**Passage:**
"""
A fabulous 1965 recording by The Impressions. Don't confuse it with "Get Ready," by The Temptations, which is a completely different song. Some people even confuse The Impressions and The Temptations. "Get Ready," from 1966, was written by Smokey Robinson. (Here's how Smokey did it in 1979.)

As you may have noticed, I got absorbed with the word "get" earlier today. "Let's get out of here" and "You just don't get it, do you?" are 2 famously recurrent lines in movies. In the comments, I was saying:
"Get" — the word in both cliche lines — is a funny word. I've noticed that professional writers -- e.g. lawyers -- will replace the word "get" whenever they can (with seemingly more proper words like "obtain" and "acquire" and "depart" or "arrive"). It's like it's not a regular word. It's so useful we shouldn't use it.
And:
"You just don't get it" is a fascinating phrase. It was huge during the Clarence Thomas hearings. Do you remember? It's used to exert psychological pressure. You're trying to persuade someone that a particular viewpoint is correct, and you're jumping to this level of disgust and disbelief, essentially telling the person that they are dumb and isolated from all the people who already understand. It's not just that you don't agree with me already, you're some kind of outcast.
St. Croix said avoiding the word "get" is "a class thing," and professionals who avoid it are trying to sound "high class," trying "to impress." That made me do a little search to see whether the Supreme Court suppresses the word "get," and found it in only one third of the cases in the past year. Often it was a quote, like "Have you ever tried to get cow s*** out of a Prada purse?" (which is a cute low/high mix). Justice Scalia began a dissenting opinion with: "Let me get this straight..." (which might be taken as a deliberate working-class affectation). I'm seeing the word used in colloquial phrases like "get around," "get it backwards," and "get it right." Following natural speech patterns, "get" would appear much more frequently, so I say there's active suppression.
"""
**Dataset extract:**
"""
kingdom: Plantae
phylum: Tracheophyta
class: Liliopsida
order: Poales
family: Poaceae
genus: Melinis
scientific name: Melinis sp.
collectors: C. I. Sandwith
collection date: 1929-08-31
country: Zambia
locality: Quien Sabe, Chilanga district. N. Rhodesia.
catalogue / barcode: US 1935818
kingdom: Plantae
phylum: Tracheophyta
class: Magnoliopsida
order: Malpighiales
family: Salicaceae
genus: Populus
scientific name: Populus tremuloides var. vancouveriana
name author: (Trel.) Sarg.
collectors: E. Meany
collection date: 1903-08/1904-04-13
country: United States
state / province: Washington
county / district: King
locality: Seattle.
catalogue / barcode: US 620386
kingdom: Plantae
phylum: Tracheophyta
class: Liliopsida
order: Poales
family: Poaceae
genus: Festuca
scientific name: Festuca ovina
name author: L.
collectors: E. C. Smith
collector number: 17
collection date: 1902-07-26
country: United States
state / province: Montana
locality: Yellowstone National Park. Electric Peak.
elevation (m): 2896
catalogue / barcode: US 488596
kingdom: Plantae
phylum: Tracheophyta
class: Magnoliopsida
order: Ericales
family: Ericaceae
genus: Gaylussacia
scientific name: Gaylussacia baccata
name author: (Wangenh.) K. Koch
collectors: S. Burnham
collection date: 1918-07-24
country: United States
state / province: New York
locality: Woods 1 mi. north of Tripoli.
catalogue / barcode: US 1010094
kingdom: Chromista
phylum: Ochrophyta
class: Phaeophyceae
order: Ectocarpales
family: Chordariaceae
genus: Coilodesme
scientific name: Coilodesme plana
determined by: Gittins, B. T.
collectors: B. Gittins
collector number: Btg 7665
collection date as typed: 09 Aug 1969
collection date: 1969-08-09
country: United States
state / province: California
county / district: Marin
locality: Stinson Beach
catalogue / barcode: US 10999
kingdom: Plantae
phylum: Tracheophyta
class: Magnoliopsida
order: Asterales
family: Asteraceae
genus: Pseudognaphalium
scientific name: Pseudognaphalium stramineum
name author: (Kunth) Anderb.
"""
**Apply what you read:**
A – List the words that the passage on the word "get" says professional writers use in place of "get."
B – Transcribe the passage on the word "get" between "As you may have" and "shouldn't use it.", inclusive.
C – Pick up the passage on the word "get" where it stops, and keep writing in the same voice.

**Outputs by task:**
A – obtain, acquire, depart, arrive

B –
As you may have noticed, I got absorbed with the word "get" earlier today. "Let's get out of here" and "You just don't get it, do you?" are 2 famously recurrent lines in movies. In the comments, I was saying:
"Get" — the word in both cliche lines — is a funny word. I've noticed that professional writers -- e.g. lawyers -- will replace the word "get" whenever they can (with seemingly more proper words like "obtain" and "acquire" and "depart" or "arrive"). It's like it's not a regular word. It's so useful we shouldn't use it.

C –
I ran across the famous Oliver Wendell Holmes Jr. sentence about free speech and the marketplace of ideas:
"But when men have realized that time has upset many fighting faiths, they may come to believe even more than they believe the very foundations of their own conduct that the ultimate good desired is better reached by free trade in ideas -- that the best test of truth is the power of the thought to get itself accepted in the competition of the market, and that truth is the only ground upon which their wishes safely can be carried out."
Imagine what the standard present-day legal editor would do to that sentence: the best test of truth is the power of the thought to gain acceptance in the competition of the market. (The editor would also try to purge the passive voice by fiddling around with the subject — maybe it should be "competition" — toying with the notion of making "test" the verb, and fretting over whether "test" and "market" amount to a mixed metaphor.)

Lawyers and judges just don't get that "get" is a fine word that shouldn't be replaced by boring longer words. When it comes up naturally, as you'd use it in speech, that's where it belongs. It feels natural because it's won in the marketplace of people talking to each other over the centuries, carrying out their affairs in real time. "Got" is true.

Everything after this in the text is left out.